## [EXTRACT TO READ]
· · · ·

The Government Accountability Office advised Interior last week that
it is studying what options are available for consolidating the Forest
Service -- currently part of the Agriculture Department -- within
Interior.
Reps. Norm Dicks (D-Wash.) and Todd Tiahrt
(R-Kan.), chairman and ranking member of the House Interior
Appropriations Subcommittee, respectively, have both questioned whether
the public would be better served if the agency was moved given the
similar missions of the Forest Service and Interior's Bureau of Land
Management.
The issue is irrefutably attached to the cost
of fighting fires given that large parts of the Forest Service and
Interior's budgets are routinely set aside for wildfires.
During
an oversight hearing on wildfire management before the subcommittee
last month, Tiahrt questioned whether absorption would improve federal
firefighting efforts, but Agriculture Undersecretary Mark Rey said that
was unlikely.
'It usually goes away'
GAO has explored the question in
previous years, said GAO Natural Resources and Environment Director
Robin Nazzaro. Testimonies and reports from both the agency and Forest
Service officials concluded that past efforts to combine the agencies
have generally failed because of a lack of consensus for change, she
said.
Michael Francis, a public policy expert with the
Wilderness Society, said the combination of the Forest Service and
Interior may offer some benefits, but it would ultimately not work
because the two have different underlying laws that govern them.

· · · ·

## [GIVEN RECORDS]
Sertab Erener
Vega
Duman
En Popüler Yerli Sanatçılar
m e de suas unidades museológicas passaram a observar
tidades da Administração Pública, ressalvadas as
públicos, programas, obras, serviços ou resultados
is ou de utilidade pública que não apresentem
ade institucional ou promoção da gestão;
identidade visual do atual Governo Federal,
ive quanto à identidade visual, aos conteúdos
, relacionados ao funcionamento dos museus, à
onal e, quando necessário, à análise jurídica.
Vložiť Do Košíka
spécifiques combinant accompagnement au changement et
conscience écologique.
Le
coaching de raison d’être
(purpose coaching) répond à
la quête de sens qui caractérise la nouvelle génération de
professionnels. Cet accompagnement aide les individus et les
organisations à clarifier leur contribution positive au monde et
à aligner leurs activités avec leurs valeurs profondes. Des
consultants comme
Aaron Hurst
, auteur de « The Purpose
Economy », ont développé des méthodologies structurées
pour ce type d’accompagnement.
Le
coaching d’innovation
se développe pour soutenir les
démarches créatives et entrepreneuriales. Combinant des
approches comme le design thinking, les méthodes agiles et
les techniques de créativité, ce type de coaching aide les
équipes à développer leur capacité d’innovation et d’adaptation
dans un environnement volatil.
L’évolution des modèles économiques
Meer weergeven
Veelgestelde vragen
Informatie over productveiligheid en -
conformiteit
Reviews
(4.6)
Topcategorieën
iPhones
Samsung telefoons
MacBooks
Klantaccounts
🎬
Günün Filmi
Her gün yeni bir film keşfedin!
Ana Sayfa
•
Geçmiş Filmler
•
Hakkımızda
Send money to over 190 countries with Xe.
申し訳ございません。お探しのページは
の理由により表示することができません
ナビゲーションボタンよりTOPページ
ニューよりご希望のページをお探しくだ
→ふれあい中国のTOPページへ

· · · ·

## [TASK INSTRUCTIONS]
A. From the Forest Service article, extract the passage from "The issue is" to "aside for wildfires.".
B. In the Forest Service article, which department is the Forest Service currently part of?
C. Carry on the Forest Service article from its final sentence.
The records have no connection to the Forest Service article.

## [RESPONSES PER TASK]
A.
The issue is irrefutably attached to the cost
of fighting fires given that large parts of the Forest Service and
Interior's budgets are routinely set aside for wildfires.

B. The Agriculture Department.

C.
Francis
also said it would be a costly endeavor to combine the two, as evident
in the reorganization of federal agencies that led to the Department of
Homeland Security.
"This comes up every couple of years,"
Francis said. "Everybody says this is a good idea but then somebody
says 'Well ...' and it usually goes away."
The Forest
Service was created in 1905, partially using land reserves from
Interior, and placed under USDA by President Theodore Roosevelt in a
move supported by Chief Gifford Pinchot.
Harold Ickes,
Interior secretary under President Franklin Roosevelt, attempted to
consolidate the agencies. More recently, there has been discussion of
combining the Forest Service and BLM, creating a Department of Natural
Resources.
Interior spokesman Chris Paolino said the
department had no official position on absorbing the Forest Service but
would work with GAO to facilitate the study.